### [WHAT IS NEEDED]
Reproduce every line of the records below without changing anything.

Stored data
● ● ●

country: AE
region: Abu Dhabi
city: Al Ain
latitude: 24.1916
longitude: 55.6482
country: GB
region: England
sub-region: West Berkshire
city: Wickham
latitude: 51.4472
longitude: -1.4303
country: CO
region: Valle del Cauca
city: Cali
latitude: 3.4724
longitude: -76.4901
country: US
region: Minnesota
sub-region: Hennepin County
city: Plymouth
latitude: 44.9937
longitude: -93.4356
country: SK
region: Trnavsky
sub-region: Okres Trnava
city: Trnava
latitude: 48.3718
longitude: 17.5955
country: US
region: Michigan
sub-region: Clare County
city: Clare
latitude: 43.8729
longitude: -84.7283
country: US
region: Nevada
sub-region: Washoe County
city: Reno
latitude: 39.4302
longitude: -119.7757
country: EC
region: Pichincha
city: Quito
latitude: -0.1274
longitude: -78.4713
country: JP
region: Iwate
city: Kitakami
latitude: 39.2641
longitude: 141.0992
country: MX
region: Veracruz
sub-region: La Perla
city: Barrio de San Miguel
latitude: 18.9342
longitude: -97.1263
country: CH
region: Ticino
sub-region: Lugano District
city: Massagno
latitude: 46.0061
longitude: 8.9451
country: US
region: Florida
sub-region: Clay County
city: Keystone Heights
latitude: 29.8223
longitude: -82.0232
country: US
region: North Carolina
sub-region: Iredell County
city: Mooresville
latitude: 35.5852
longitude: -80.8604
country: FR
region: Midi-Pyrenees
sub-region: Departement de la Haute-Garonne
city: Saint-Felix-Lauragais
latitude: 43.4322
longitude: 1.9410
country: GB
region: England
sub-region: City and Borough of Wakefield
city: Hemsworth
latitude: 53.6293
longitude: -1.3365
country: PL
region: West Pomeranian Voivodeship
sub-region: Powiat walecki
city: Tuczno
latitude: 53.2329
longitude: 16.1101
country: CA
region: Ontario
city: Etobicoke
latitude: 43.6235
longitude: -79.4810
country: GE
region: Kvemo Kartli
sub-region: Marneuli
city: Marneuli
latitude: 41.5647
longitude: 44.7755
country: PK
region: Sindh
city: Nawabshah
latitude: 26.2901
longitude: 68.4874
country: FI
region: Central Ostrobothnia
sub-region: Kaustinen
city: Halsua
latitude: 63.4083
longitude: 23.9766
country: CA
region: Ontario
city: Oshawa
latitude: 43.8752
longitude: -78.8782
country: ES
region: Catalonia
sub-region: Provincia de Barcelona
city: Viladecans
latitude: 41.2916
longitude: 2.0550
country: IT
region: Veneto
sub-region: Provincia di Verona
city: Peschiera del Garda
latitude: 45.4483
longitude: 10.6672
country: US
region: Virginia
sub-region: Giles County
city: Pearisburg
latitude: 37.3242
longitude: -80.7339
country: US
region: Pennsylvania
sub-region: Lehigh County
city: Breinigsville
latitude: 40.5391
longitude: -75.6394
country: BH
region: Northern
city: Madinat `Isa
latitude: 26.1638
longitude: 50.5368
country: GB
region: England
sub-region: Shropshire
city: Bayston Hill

● ● ●

### [WRITTEN RESPONSE]
country: AE
region: Abu Dhabi
city: Al Ain
latitude: 24.1916
longitude: 55.6482
country: GB
region: England
sub-region: West Berkshire
city: Wickham
latitude: 51.4472
longitude: -1.4303
country: CO
region: Valle del Cauca
city: Cali
latitude: 3.4724
longitude: -76.4901
country: US
region: Minnesota
sub-region: Hennepin County
city: Plymouth
latitude: 44.9937
longitude: -93.4356
country: SK
region: Trnavsky
sub-region: Okres Trnava
city: Trnava
latitude: 48.3718
longitude: 17.5955
country: US
region: Michigan
sub-region: Clare County
city: Clare
latitude: 43.8729
longitude: -84.7283
country: US
region: Nevada
sub-region: Washoe County
city: Reno
latitude: 39.4302
longitude: -119.7757
country: EC
region: Pichincha
city: Quito
latitude: -0.1274
longitude: -78.4713
country: JP
region: Iwate
city: Kitakami
latitude: 39.2641
longitude: 141.0992
country: MX
region: Veracruz
sub-region: La Perla
city: Barrio de San Miguel
latitude: 18.9342
longitude: -97.1263
country: CH
region: Ticino
sub-region: Lugano District
city: Massagno
latitude: 46.0061
longitude: 8.9451
country: US
region: Florida
sub-region: Clay County
city: Keystone Heights
latitude: 29.8223
longitude: -82.0232
country: US
region: North Carolina
sub-region: Iredell County
city: Mooresville
latitude: 35.5852
longitude: -80.8604
country: FR
region: Midi-Pyrenees
sub-region: Departement de la Haute-Garonne
city: Saint-Felix-Lauragais
latitude: 43.4322
longitude: 1.9410
country: GB
region: England
sub-region: City and Borough of Wakefield
city: Hemsworth
latitude: 53.6293
longitude: -1.3365
country: PL
region: West Pomeranian Voivodeship
sub-region: Powiat walecki
city: Tuczno
latitude: 53.2329
longitude: 16.1101
country: CA
region: Ontario
city: Etobicoke
latitude: 43.6235
longitude: -79.4810
country: GE
region: Kvemo Kartli
sub-region: Marneuli
city: Marneuli
latitude: 41.5647
longitude: 44.7755
country: PK
region: Sindh
city: Nawabshah
latitude: 26.2901
longitude: 68.4874
country: FI
region: Central Ostrobothnia
sub-region: Kaustinen
city: Halsua
latitude: 63.4083
longitude: 23.9766
country: CA
region: Ontario
city: Oshawa
latitude: 43.8752
longitude: -78.8782
country: ES
region: Catalonia
sub-region: Provincia de Barcelona
city: Viladecans
latitude: 41.2916
longitude: 2.0550
country: IT
region: Veneto
sub-region: Provincia di Verona
city: Peschiera del Garda
latitude: 45.4483
longitude: 10.6672
country: US
region: Virginia
sub-region: Giles County
city: Pearisburg
latitude: 37.3242
longitude: -80.7339
country: US
region: Pennsylvania
sub-region: Lehigh County
city: Breinigsville
latitude: 40.5391
longitude: -75.6394
country: BH
region: Northern
city: Madinat `Isa
latitude: 26.1638
longitude: 50.5368
country: GB
region: England
sub-region: Shropshire
city: Bayston Hill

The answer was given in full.